Saved entries:

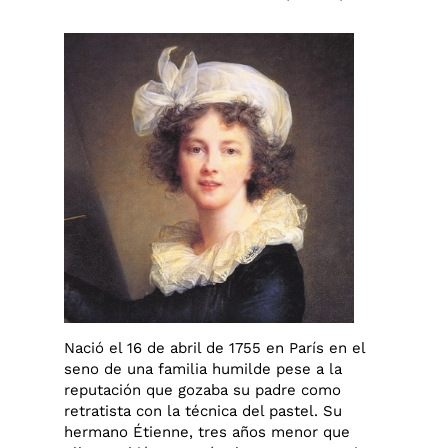
Nació el 16 de abril de 1755 en París en el
seno de una familia humilde pese a la
reputación que gozaba su padre como
retratista con la técnica del pastel. Su
hermano Étienne, tres años menor que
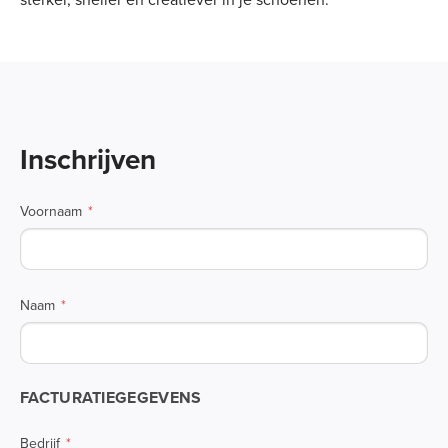
Inschrijven
Voornaam
Naam
FACTURATIEGEGEVENS
Bedrijf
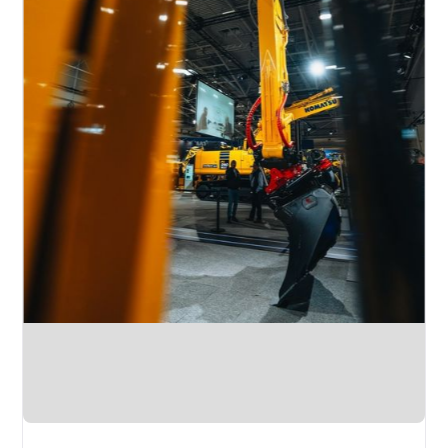
Slide 1 of 3.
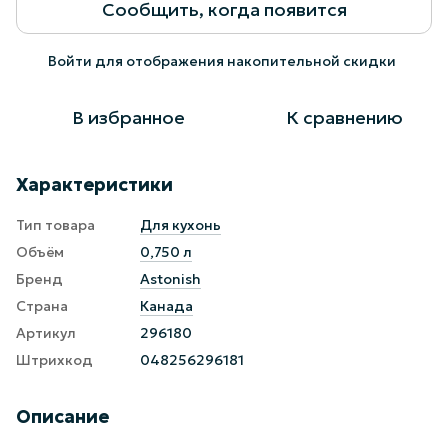
Сообщить, когда появится
Войти
для отображения накопительной скидки
%
В избранное
К сравнению
Характеристики
Тип товара
Для кухонь
Объём
0,750 л
Бренд
Astonish
Страна
Канада
Артикул
296180
Штрихкод
048256296181
Описание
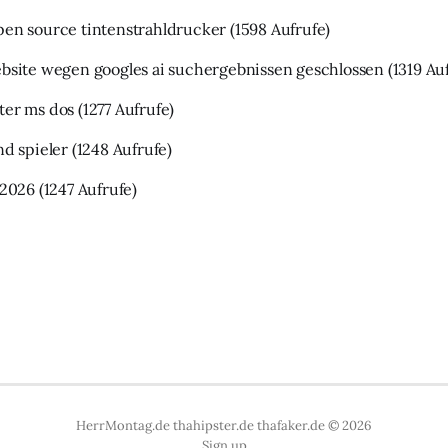
pen source tintenstrahldrucker
(1598 Aufrufe)
ebsite wegen googles ai suchergebnissen geschlossen
(1319 Au
ter ms dos
(1277 Aufrufe)
nd spieler
(1248 Aufrufe)
 2026
(1247 Aufrufe)
HerrMontag.de thahipster.de thafaker.de © 2026
Sign up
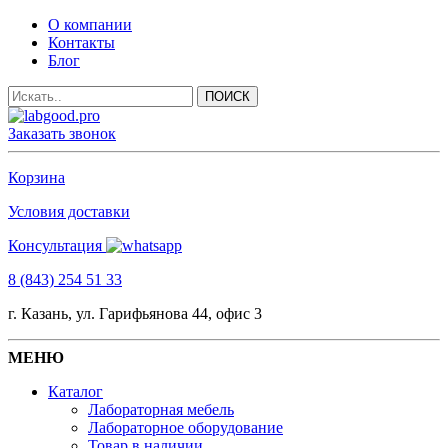
О компании
Контакты
Блог
Заказать звонок
Корзина
Условия доставки
Консультация
8 (843) 254 51 33
г. Казань, ул. Гарифьянова 44, офис 3
МЕНЮ
Каталог
Лабораторная мебель
Лабораторное оборудование
Товар в наличии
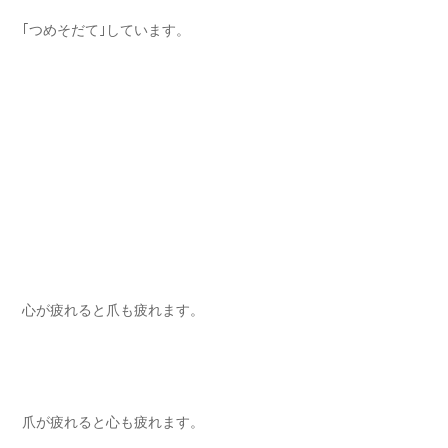
｢つめそだて｣しています。⁡
心が疲れると爪も疲れます⁡。
爪が疲れると心も疲れます。⁡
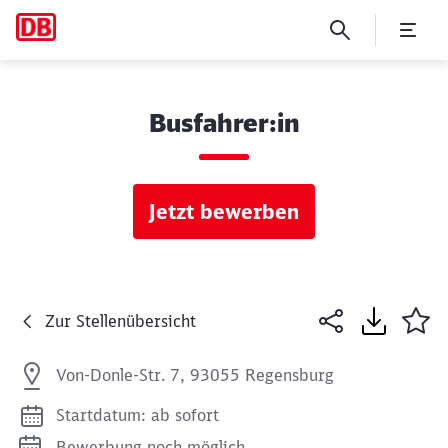
Busfahrer:in
Jetzt bewerben
Zur Stellenübersicht
Von-Donle-Str. 7, 93055 Regensburg
Startdatum: ab sofort
Bewerbung noch möglich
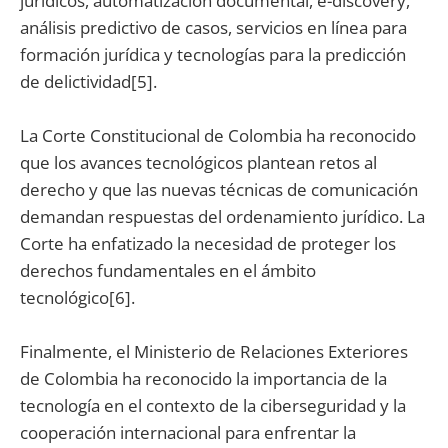
jurídicos, automatización documental, e-discovery,
análisis predictivo de casos, servicios en línea para
formación jurídica y tecnologías para la predicción
de delictividad[5].
La Corte Constitucional de Colombia ha reconocido
que los avances tecnológicos plantean retos al
derecho y que las nuevas técnicas de comunicación
demandan respuestas del ordenamiento jurídico. La
Corte ha enfatizado la necesidad de proteger los
derechos fundamentales en el ámbito
tecnológico[6].
Finalmente, el Ministerio de Relaciones Exteriores
de Colombia ha reconocido la importancia de la
tecnología en el contexto de la ciberseguridad y la
cooperación internacional para enfrentar la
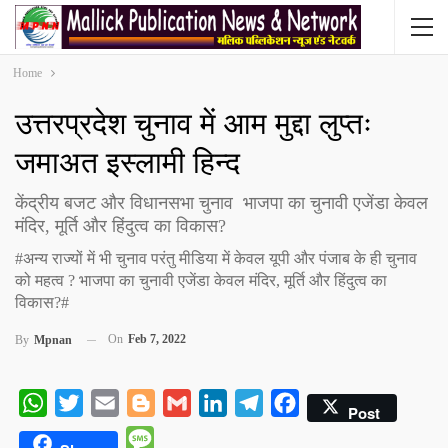
Home
उत्तरप्रदेश चुनाव में आम मुद्दा लुप्तः
जमाअत इस्लामी हिन्द
केंद्रीय बजट और विधानसभा चुनाव भाजपा का चुनावी एजेंडा केवल
मंदिर, मूर्ति और हिंदुत्व का विकास?
#अन्य राज्यों में भी चुनाव परंतु मीडिया में केवल यूपी और पंजाब के ही चुनाव
को महत्व ? भाजपा का चुनावी एजेंडा केवल मंदिर, मूर्ति और हिंदुत्व का
विकास?#
On
Feb 7, 2022
By
Mpnan
WhatsApp
Twitter
Email
Blogger
Gmail
LinkedIn
Telegram
Facebook
Post
Message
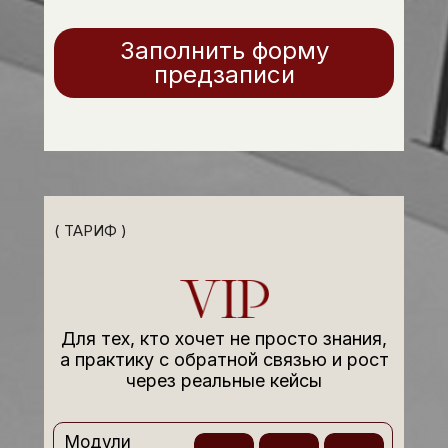
Заполнить форму
предзаписи
( ТАРИФ )
Для тех, кто хочет не просто знания,
а практику с обратной связью и рост
через реальные кейсы
Модули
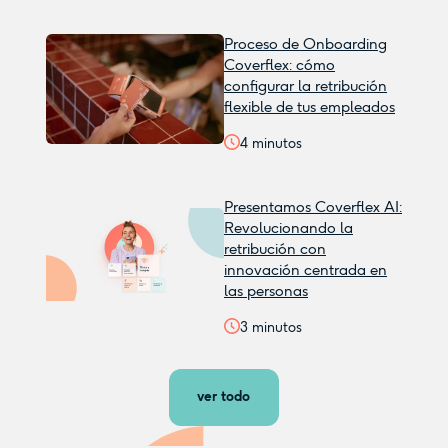
Proceso de Onboarding
Coverflex: cómo
configurar la retribución
flexible de tus empleados
4
minutos
Presentamos Coverflex AI:
Revolucionando la
retribución con
innovación centrada en
las personas
3
minutos
ver todo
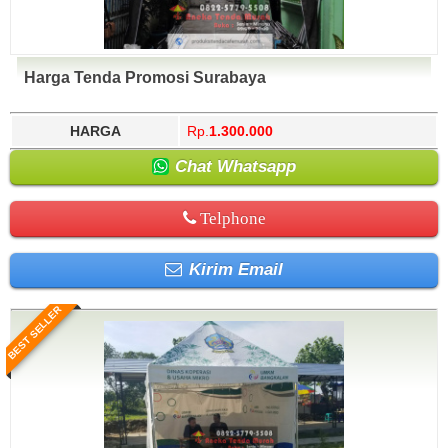
Harga Tenda Promosi Surabaya
HARGA
Rp.
1.300.000
Chat Whatsapp
Telphone
Kirim Email
BEST SELLER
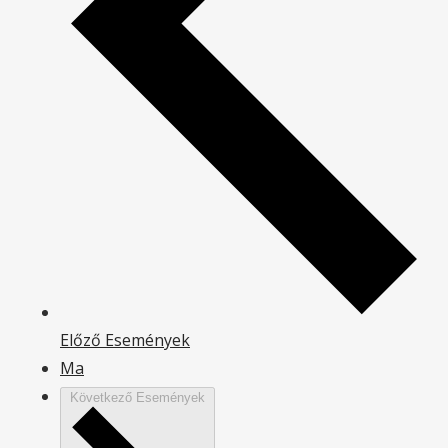
Előző
Események
Ma
Következő
Események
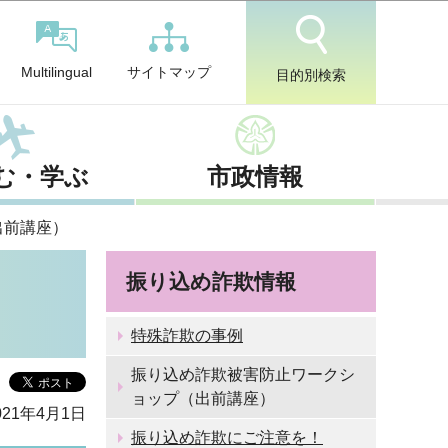
サイトマップ
Multilingual
目的別検索
む・学ぶ
市政情報
出前講座）
振り込め詐欺情報
特殊詐欺の事例
振り込め詐欺被害防止ワークシ
ョップ（出前講座）
21年4月1日
振り込め詐欺にご注意を！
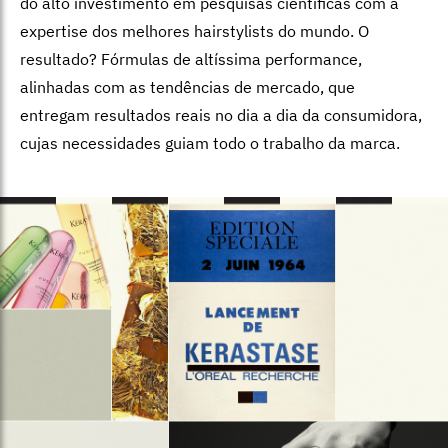
do alto investimento em pesquisas científicas com a
expertise dos melhores hairstylists do mundo. O
resultado? Fórmulas de altíssima performance,
alinhadas com as tendências de mercado, que
entregam resultados reais no dia a dia da consumidora,
cujas necessidades guiam todo o trabalho da marca.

▶ **Requirement**: Say how many lines of the records include the word "reconocido", and give nothing but the number.

▶ **Response area**: 2